I once looked at the possibility of optimizing the byte code dispatcher for a javascript engine (Opera's old one), and my 386 assembly skills were far outdated: Removing one seemingly useless instruction of the ~10 core assembly instructions actually slowed the whole thing down. (Unfortunately, I have forgotten the details)
It seems to me that this is more of a complaint leveled at C-ish compilers. One could envision a language that makes the sort of structures that baffle the normal compilerore visible and amenable to optimization. I'm not sure if some syntax and some clever semantics could address all these problems, but...
When I was first learning C formally, I had this idea that C was the "fastest language". My instructor said, day 1, that the problem with C was that it was not amenable to optimization. It was pretty surprising, but as time goes on and languages, compilers, and interpreters get better I think we'll see this sort of problem more and more.
// One could envision a language that makes the sort of structures that baffle the normal compilerore visible and amenable to optimization. //
Yes, the problem is that it starts to look like assembly at that point. With a whole bunch of notes on each variable and operation to let the compiler know about whether you care about specific aspects of the result of the operation. (See the 'restrict' keyword in C for an example of what I mean)
That sounds like PL/X[1] to me. That language will let you do things that REALLY aren't advisable on most systems like specify pointer sizes (per variable), specify address mode (arbitrary blocks, functions, nested functions, per module, whatever), specify registers for any variable. Oh an my favourite, when calling a function, you can specify an arbitrary global label for it to return to.
Or of course you can write as cleanly as possible, let the compiler do the lion's share of the work, and fix up what you need to.

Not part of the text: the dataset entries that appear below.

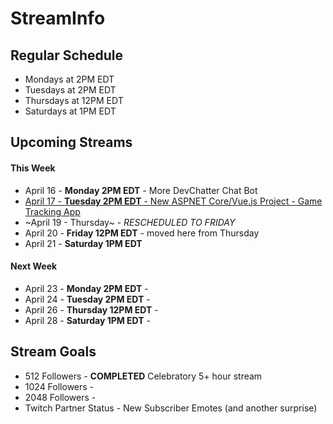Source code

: # StreamInfo

## Regular Schedule

 - Mondays at 2PM EDT
 - Tuesdays at 2PM EDT
 - Thursdays at 12PM EDT
 - Saturdays at 1PM EDT
 

## Upcoming Streams

#### This Week

 - April 16 -  **Monday 2PM EDT** - More DevChatter Chat Bot
 - [April 17 - **Tuesday 2PM EDT** - New ASPNET Core/Vue.js Project - Game Tracking App](Streams/2018-04-17.md)
 - ~April 19 - Thursday~ - *RESCHEDULED TO FRIDAY*
 - April 20 - **Friday 12PM EDT** - moved here from Thursday
 - April 21 - **Saturday 1PM EDT**

#### Next Week

 - April 23 - **Monday 2PM EDT** -
 - April 24 - **Tuesday 2PM EDT** -
 - April 26 - **Thursday 12PM EDT** -
 - April 28 - **Saturday 1PM EDT** -
 
## Stream Goals

 - 512 Followers - **COMPLETED** Celebratory 5+ hour stream
 - 1024 Followers - 
 - 2048 Followers - 
 - Twitch Partner Status - New Subscriber Emotes (and another surprise)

"On a TriMedia VLIW with a load latency of three cycles and a jump latency of four cycles, the interpreter achieves a peak performance of four cycles per instruction and a sustained performance of 6.27 cycles per instruction. Experiments are described that demonstrate the compression quality of the system and the execution speed of the pipelined interpreter; these were found to be about five times more compact than native TriMedia code and a slowdown of about eight times, respectively."
They used pragmas. They used loop pipelining: http://en.wikipedia.org/wiki/Software_pipelining and compiler optimizations. Their results aren't that bad, they achieved CISC code density for 8 times slowdown.
I've always thought that the standard wisdom is that most developers can't beat the compiler by hand-writing most of their code in ASM, but in things like game development, things start higher level Lua, C++, C and work their way down to increase performance as bottlenecks are found.
Compilers are like Google or Wikipedia, 99% of the time they know more than 99% of developers.
Also, I just put a small functional programming library for Lua on GitHub about an hour before reading this: https://github.com/davidhollander/fn Here's an example of how to create a sum function with Fold Left and an addition function:
require'fn'
sum = fn.partial( fn.foldl, function(a, b) return a+b end)
x = sum(1, 2, 3, 4, 5, 6, 7, 8, 9)
print(x)
-- 45
The referenced page is more interesting than what the title promises. The title is trivially true, the referenced page makes the stronger claim that a compiler can not _tie_ with hand-coded assembly.
It's a very old story: Hand coded assembler can commonly get a factor of several faster execution time on compiled code and more when using special instructions on special data. But on large programs, no, because some of what compilers and runtime libraries do for large programs is too difficult for hand coded assembler. Indeed, some of what compilers do in register allocation (and maybe cache usage) will be too difficult for hand coded assembler.
More generally, now the execution time of a small, single threaded program is nearly never of much concern. E.g., when have a processor with dozens of cores, it's easy to let a small, single threaded program have a core and then f'get about it.
Execution time remains important but now mostly just for large, multi-threaded programs.